### Assignment
Put the lines of the items below into a Markdown table with the columns Row and Text, starting at the line that contains "of 50, if that is convenient for you." and ending at the line that contains "As read: 0.75 bar". Skip blank lines, and leave the pictures out.

Extracted data entries:

· · · ·

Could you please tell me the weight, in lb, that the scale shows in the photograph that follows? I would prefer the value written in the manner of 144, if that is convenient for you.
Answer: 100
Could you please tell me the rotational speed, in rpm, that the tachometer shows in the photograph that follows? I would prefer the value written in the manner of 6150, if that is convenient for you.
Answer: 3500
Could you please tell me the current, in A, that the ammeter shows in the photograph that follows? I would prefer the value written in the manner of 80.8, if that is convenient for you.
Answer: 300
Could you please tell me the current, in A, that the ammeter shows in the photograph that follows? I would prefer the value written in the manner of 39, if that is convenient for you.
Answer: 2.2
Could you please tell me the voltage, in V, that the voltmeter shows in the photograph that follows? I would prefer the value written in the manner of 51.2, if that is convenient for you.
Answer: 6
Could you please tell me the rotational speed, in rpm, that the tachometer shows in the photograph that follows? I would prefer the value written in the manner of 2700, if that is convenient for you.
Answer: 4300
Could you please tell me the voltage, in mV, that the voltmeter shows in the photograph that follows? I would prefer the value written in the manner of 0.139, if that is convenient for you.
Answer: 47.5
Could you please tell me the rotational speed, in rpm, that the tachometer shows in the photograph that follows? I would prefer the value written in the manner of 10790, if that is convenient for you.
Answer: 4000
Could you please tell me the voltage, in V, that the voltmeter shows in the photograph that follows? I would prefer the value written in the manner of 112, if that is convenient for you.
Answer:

· · · ·

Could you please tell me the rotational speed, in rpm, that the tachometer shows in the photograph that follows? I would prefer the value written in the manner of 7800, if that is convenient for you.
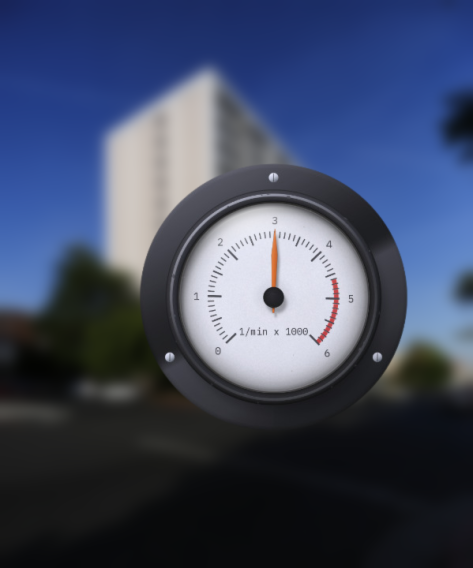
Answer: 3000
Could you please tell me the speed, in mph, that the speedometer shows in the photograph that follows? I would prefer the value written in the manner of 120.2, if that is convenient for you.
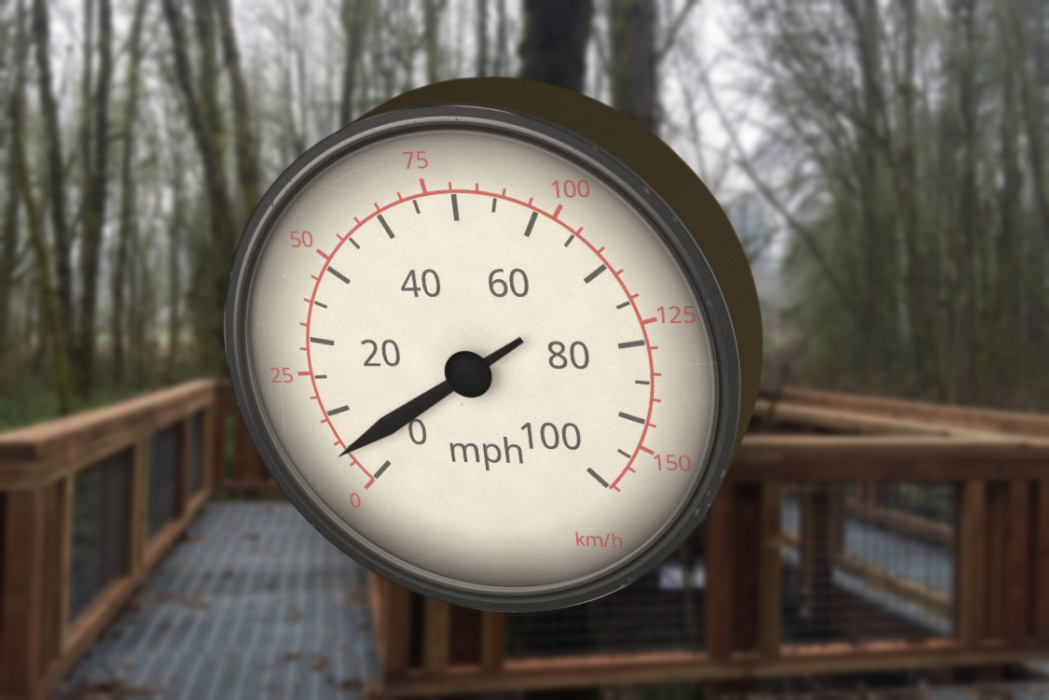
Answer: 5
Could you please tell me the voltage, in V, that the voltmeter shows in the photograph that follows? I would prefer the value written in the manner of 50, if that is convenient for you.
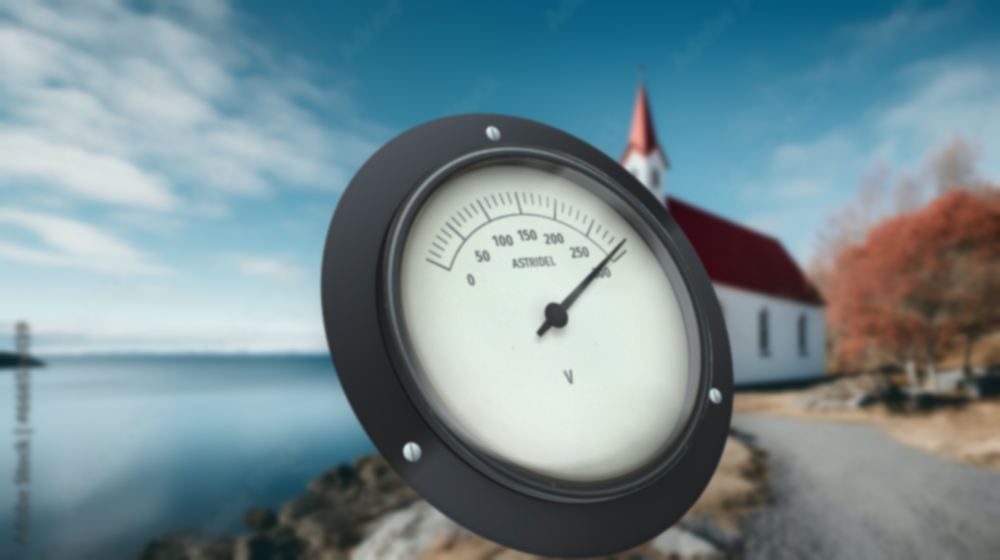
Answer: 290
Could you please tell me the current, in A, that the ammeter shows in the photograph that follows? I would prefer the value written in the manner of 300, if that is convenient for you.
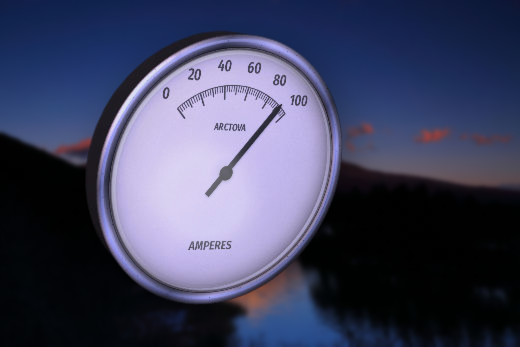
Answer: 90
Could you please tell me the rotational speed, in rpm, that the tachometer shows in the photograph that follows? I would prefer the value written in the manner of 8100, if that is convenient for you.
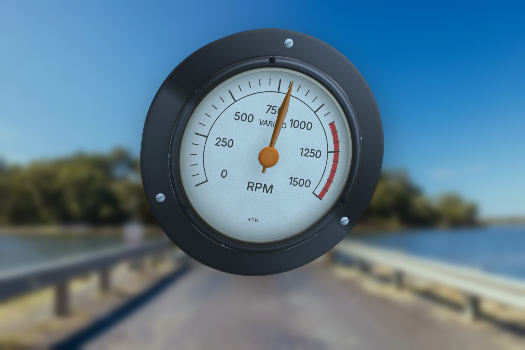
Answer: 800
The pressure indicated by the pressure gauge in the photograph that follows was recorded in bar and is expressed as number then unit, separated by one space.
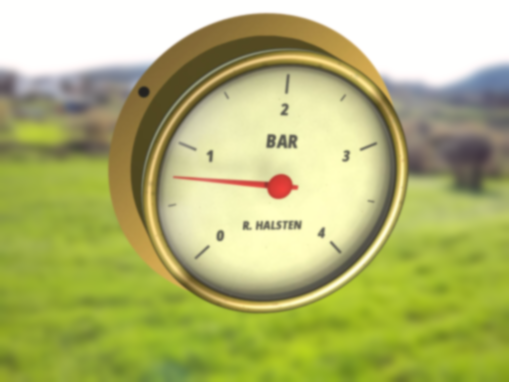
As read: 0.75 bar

· · · ·

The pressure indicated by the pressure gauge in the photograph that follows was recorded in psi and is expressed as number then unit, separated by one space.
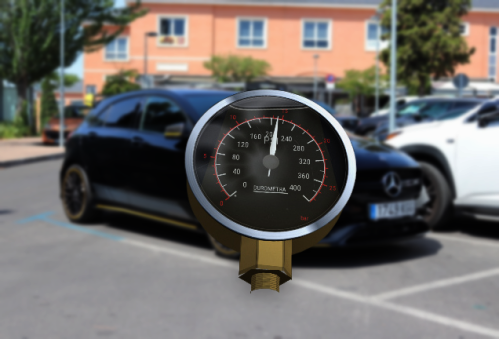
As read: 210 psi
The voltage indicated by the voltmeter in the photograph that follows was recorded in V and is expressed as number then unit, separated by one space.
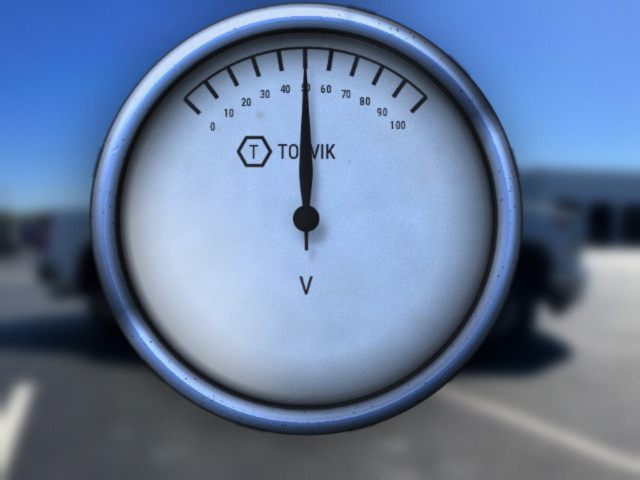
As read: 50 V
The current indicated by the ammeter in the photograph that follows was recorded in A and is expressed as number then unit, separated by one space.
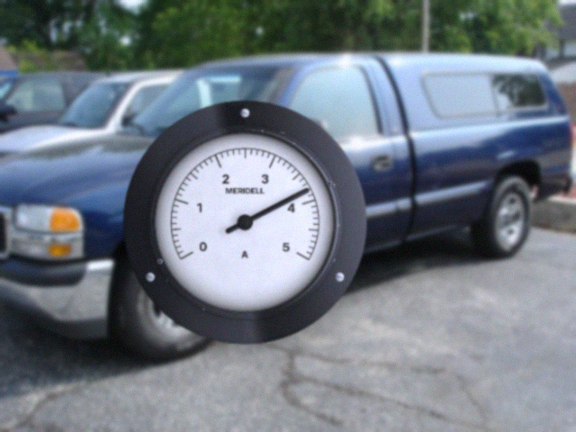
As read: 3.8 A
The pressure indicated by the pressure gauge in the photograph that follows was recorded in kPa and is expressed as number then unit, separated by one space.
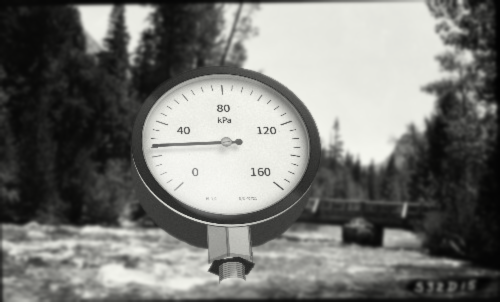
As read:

· · · ·

### Response to this task
| Row | Text |
|---|---|
| 1 | Could you please tell me the voltage, in V, that the voltmeter shows in the photograph that follows? I would prefer the value written in the manner of 50, if that is convenient for you. |
| 2 | Answer: 290 |
| 3 | Could you please tell me the current, in A, that the ammeter shows in the photograph that follows? I would prefer the value written in the manner of 300, if that is convenient for you. |
| 4 | Answer: 90 |
| 5 | Could you please tell me the rotational speed, in rpm, that the tachometer shows in the photograph that follows? I would prefer the value written in the manner of 8100, if that is convenient for you. |
| 6 | Answer: 800 |
| 7 | The pressure indicated by the pressure gauge in the photograph that follows was recorded in bar and is expressed as number then unit, separated by one space. |
| 8 | As read: 0.75 bar |